Not just actors, but writers, directors and creators have also been affected by the cultural shift. When David Lynch developed Twin Peaks, he opened the floodgates for other big-name filmmakers to also try their hands at television: Barry Levinson (Homicide: Life on the Street), James Cameron (Dark Angel), Bryan Singer (House, M.D.). On the other side of the divide, where once television writers and creators were largely unknown to the public (the rare Gene Roddenberry, Norman Lear or Steven Bochco aside), more contemporary television creators—Chris Carter (The X Files), Trey Parker and Matt Stone (South Park), Joss Whedon (Buffy the Vampire Slayer, Firefly), J.J. Abrams (Alias, Lost)—frequently find their names and/or faces becoming as well known amongst their fanbases as their series' stars.

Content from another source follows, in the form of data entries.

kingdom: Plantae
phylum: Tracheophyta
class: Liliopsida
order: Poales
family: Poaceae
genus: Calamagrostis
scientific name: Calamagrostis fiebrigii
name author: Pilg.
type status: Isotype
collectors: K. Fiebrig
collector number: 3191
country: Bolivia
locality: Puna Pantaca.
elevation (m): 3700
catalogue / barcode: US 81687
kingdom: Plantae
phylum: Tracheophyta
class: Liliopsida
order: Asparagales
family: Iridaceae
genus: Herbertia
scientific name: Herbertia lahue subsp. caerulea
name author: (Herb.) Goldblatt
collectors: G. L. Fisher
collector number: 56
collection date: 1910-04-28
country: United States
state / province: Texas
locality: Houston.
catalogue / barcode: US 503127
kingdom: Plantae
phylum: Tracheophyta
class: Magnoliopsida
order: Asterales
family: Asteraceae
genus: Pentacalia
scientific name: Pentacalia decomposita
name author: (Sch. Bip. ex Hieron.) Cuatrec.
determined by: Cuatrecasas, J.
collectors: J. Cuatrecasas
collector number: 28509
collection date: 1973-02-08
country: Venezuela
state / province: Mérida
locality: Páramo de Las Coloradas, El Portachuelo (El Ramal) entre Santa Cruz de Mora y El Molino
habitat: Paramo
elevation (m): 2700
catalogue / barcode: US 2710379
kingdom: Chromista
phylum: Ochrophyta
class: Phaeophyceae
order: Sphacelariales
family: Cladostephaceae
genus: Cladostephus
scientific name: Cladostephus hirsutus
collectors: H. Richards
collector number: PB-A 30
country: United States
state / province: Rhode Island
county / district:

In the final accounting, however, whether this is truly a New Golden Age or not will be judged by history—both in terms of its longevity and its length. If it turns out to last for a few years and then fade (as the reality show era did), it will likely be a footnote to television history. However, if trends continue as they have been for the next few years, and if the current crop of TV shows is fondly remembered years from now, historians may very well be finding themselves agreeing with Cassar's assertion.